= What you should do =
Produce word for word the lines of the data below running from the one that has "aum atha sūryā̱tharvāṅgirasam" to the one that has "sūrya̍ ātmā jaga̍tas-ta̱sthuṣa̎śca", inclusive, and no others.
★ ★ ★ ★
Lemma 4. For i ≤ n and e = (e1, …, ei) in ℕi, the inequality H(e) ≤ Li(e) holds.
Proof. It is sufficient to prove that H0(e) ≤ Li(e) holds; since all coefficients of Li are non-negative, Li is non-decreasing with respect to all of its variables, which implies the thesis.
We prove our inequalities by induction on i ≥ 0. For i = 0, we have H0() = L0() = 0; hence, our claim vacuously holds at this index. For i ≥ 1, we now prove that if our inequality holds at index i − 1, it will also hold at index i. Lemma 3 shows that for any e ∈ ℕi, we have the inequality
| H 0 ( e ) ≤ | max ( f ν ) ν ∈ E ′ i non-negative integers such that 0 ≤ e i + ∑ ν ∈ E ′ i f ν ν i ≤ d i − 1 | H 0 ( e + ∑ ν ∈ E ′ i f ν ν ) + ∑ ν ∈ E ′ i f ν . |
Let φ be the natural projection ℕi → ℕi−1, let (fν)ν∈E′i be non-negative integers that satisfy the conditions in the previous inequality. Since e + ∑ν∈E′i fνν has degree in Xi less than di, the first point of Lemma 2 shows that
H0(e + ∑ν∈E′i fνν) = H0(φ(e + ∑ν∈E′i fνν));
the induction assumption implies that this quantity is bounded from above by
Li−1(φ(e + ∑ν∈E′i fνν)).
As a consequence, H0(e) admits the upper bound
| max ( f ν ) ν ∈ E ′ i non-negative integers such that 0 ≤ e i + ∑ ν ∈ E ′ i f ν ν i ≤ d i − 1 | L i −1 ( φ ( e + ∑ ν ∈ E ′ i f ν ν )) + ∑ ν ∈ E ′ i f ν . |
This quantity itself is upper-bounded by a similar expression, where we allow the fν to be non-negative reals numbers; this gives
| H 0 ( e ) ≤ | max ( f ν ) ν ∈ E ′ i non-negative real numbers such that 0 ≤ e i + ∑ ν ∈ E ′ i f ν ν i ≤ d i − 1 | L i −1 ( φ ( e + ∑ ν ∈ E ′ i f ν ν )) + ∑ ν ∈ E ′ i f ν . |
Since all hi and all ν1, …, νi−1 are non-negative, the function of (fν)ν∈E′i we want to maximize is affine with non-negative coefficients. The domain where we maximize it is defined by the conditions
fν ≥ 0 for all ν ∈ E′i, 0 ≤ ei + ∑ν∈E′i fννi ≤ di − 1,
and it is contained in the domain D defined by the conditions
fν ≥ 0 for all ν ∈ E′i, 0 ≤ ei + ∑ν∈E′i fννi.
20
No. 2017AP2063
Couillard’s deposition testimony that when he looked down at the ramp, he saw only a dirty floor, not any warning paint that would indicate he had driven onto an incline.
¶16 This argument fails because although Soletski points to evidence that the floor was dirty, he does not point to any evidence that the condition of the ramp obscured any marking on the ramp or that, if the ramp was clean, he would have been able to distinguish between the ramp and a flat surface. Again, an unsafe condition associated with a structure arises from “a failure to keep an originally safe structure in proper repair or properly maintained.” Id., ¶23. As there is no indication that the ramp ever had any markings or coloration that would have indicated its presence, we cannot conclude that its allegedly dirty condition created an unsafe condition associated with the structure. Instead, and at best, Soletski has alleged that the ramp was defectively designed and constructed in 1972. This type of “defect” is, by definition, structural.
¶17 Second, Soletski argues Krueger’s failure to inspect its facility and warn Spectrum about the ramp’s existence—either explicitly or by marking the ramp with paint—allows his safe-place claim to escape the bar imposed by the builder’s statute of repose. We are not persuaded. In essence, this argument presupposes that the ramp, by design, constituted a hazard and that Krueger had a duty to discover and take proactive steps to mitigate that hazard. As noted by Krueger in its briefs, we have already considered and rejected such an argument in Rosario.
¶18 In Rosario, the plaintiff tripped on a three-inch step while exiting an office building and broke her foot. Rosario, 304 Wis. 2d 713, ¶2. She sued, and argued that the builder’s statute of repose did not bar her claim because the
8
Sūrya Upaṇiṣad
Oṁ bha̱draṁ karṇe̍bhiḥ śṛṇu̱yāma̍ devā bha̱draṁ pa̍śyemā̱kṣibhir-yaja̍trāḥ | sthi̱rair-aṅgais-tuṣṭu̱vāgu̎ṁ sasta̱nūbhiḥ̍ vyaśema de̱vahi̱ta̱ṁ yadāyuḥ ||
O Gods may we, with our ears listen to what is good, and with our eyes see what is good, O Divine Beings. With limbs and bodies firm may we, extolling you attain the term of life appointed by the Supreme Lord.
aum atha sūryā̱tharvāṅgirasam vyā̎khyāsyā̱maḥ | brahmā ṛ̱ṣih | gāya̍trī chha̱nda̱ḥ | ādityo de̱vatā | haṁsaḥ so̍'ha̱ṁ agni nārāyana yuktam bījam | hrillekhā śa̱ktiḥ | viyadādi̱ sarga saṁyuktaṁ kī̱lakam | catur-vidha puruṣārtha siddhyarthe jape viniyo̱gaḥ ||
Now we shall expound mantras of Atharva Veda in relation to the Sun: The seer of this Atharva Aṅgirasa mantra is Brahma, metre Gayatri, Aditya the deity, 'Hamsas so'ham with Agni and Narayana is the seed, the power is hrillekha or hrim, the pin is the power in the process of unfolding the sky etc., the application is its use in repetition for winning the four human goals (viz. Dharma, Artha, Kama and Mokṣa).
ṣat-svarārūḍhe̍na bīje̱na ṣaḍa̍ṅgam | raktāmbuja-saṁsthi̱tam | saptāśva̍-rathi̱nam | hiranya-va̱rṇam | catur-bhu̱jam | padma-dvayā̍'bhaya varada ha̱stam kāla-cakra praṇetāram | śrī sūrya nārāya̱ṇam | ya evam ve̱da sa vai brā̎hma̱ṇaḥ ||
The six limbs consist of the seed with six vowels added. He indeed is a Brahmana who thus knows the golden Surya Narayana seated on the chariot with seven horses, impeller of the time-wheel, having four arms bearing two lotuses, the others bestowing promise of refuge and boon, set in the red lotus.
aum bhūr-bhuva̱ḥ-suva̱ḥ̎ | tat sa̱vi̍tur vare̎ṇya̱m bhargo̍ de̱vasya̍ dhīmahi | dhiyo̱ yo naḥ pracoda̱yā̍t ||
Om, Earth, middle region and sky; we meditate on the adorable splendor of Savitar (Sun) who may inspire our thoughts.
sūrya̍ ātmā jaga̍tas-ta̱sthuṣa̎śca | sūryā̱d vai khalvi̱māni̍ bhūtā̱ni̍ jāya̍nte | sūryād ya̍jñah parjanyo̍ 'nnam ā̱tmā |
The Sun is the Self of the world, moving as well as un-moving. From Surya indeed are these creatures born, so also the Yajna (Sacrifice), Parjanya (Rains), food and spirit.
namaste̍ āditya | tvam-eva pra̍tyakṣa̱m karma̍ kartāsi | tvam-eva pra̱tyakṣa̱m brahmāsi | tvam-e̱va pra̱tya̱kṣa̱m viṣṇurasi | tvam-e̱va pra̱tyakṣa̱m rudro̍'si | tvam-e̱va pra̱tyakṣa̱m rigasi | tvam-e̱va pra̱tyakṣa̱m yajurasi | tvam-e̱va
★ ★ ★ ★
= Solution to this problem =
aum atha sūryā̱tharvāṅgirasam vyā̎khyāsyā̱maḥ | brahmā ṛ̱ṣih | gāya̍trī chha̱nda̱ḥ | ādityo de̱vatā | haṁsaḥ so̍'ha̱ṁ agni nārāyana yuktam bījam | hrillekhā śa̱ktiḥ | viyadādi̱ sarga saṁyuktaṁ kī̱lakam | catur-vidha puruṣārtha siddhyarthe jape viniyo̱gaḥ ||
Now we shall expound mantras of Atharva Veda in relation to the Sun: The seer of this Atharva Aṅgirasa mantra is Brahma, metre Gayatri, Aditya the deity, 'Hamsas so'ham with Agni and Narayana is the seed, the power is hrillekha or hrim, the pin is the power in the process of unfolding the sky etc., the application is its use in repetition for winning the four human goals (viz. Dharma, Artha, Kama and Mokṣa).
ṣat-svarārūḍhe̍na bīje̱na ṣaḍa̍ṅgam | raktāmbuja-saṁsthi̱tam | saptāśva̍-rathi̱nam | hiranya-va̱rṇam | catur-bhu̱jam | padma-dvayā̍'bhaya varada ha̱stam kāla-cakra praṇetāram | śrī sūrya nārāya̱ṇam | ya evam ve̱da sa vai brā̎hma̱ṇaḥ ||
The six limbs consist of the seed with six vowels added. He indeed is a Brahmana who thus knows the golden Surya Narayana seated on the chariot with seven horses, impeller of the time-wheel, having four arms bearing two lotuses, the others bestowing promise of refuge and boon, set in the red lotus.
aum bhūr-bhuva̱ḥ-suva̱ḥ̎ | tat sa̱vi̍tur vare̎ṇya̱m bhargo̍ de̱vasya̍ dhīmahi | dhiyo̱ yo naḥ pracoda̱yā̍t ||
Om, Earth, middle region and sky; we meditate on the adorable splendor of Savitar (Sun) who may inspire our thoughts.
sūrya̍ ātmā jaga̍tas-ta̱sthuṣa̎śca | sūryā̱d vai khalvi̱māni̍ bhūtā̱ni̍ jāya̍nte | sūryād ya̍jñah parjanyo̍ 'nnam ā̱tmā |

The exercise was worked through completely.